On Dec. 3, 2024, thousands of Koreans descended upon the National Assembly and into the line of possible fire, knowing that they could be headed to their deaths.
Without these people, who stopped armed soldiers with nothing more than their bodies, South Korea’s democracy and the country as we know it would have been toppled by the insurrectionists. All Koreans are indebted to these brave folk.
A month later, in January, when everyone watched with bated breath the arrest of Yoon Suk-yeol and the subsequent trials of him and his conspirators in the insurrection, a group of people quietly began to create a people’s history of how Koreans felt and what they witnessed on the fateful December night.
“The Night of Insurrection, Recorded by the People” is a compilation of testimonies from 313 of the roughly 9,000 to 10,000 ordinary Koreans who filled the streets in front of the National Assembly on Dec. 3. The book was created by asking and recording why people went to the National Assembly, what spurred them to action, whose they fought for, and what they wanted to see from the society that they went all out to protect.
“That f*cking asshole!” People abandoned their late-night snacks, their English homework, their workouts, their karaoke spree to jump onto the nearest taxi, bus or subway to get to the National Assembly. The memories of the brutal Gwangju massacre in May 1980 by martial law forces flashed past everyone’s eyes. Some grasped the driving wheel with unsteady, trembling hands. Each new turn of the page brings a new heartbreaking testimony.
One taxi driver, who was waiting to get a request to go to Yeouido, cried as they apologized for “leaving young people with a country in this state.” Many taxi drivers refused to take payment, dropping people off fare free. People who had been anxious while traveling to the National Assembly subway station, terrified that they would be alone, felt relieved by the fact that they were surrounded by strangers in stuffed subway cars all headed into the same unknown.

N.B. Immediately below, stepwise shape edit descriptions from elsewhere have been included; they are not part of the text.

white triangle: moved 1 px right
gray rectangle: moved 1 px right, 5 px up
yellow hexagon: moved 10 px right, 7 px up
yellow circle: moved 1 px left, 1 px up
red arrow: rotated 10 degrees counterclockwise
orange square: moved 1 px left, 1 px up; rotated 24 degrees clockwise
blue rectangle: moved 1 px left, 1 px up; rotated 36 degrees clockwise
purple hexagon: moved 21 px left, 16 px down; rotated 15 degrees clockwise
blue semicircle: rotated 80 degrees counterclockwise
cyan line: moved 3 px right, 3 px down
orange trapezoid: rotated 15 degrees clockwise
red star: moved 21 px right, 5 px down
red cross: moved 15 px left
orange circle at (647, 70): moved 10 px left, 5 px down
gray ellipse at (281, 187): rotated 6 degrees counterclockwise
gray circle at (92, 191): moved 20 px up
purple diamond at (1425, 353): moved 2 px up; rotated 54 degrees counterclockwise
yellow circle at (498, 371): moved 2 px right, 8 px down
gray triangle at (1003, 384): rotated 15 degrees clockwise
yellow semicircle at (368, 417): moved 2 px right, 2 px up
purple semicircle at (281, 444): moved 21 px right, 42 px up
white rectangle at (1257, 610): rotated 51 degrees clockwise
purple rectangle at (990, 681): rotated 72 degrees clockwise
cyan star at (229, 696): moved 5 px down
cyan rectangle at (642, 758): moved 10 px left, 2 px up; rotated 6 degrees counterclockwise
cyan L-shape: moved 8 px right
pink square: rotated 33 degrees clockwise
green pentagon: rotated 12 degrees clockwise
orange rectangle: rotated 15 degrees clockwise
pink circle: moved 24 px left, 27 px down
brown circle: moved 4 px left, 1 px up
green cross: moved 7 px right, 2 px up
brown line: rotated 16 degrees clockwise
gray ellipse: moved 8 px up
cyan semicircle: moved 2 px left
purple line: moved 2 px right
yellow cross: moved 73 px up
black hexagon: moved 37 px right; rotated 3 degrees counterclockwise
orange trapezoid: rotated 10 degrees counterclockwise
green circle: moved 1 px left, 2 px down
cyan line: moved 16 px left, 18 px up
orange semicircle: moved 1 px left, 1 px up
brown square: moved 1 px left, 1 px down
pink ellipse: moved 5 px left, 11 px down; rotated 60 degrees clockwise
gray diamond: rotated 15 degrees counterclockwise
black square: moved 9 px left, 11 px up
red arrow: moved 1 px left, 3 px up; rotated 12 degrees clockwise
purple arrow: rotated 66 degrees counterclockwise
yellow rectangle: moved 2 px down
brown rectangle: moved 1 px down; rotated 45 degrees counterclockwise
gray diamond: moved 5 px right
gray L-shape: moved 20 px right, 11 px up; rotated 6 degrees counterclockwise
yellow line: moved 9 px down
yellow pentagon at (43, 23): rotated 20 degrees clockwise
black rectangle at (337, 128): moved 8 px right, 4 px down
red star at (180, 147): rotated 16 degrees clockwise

Imagine how you would have seen the barricades preventing soldiers and police officers from entering the National Assembly, formed by ordinary citizens, as you stood on the escalator taking you outside the station.
The book also sheds new light on and questions the narrative that a passive response from the police and military at the time helped bring that night of terror to an end, so predominant as to have been mentioned in the Constitutional Court’s decision upholding Yoon’s impeachment and removing him from office.
In the book, many attest that, save for a small minority, the police officers who had formed a cordon around the National Assembly that night were aggressive in keeping the line, and that the hesitance shown by the martial law forces may not have been the same without ordinary people there showing up in force to resist them.
Their stories go to show that we cannot paper over the issue with compromises when it comes to the ongoing trials of those involved in the insurrection and social responses to the crisis.
By rushing to the National Assembly that night, people did more than save Korea as we knew it before the insurrection. They brought their fight that night to those who have been “living in states of pseudo-martial law” in their daily lives. We should all be thankful for the extraordinary courage of these ordinary people.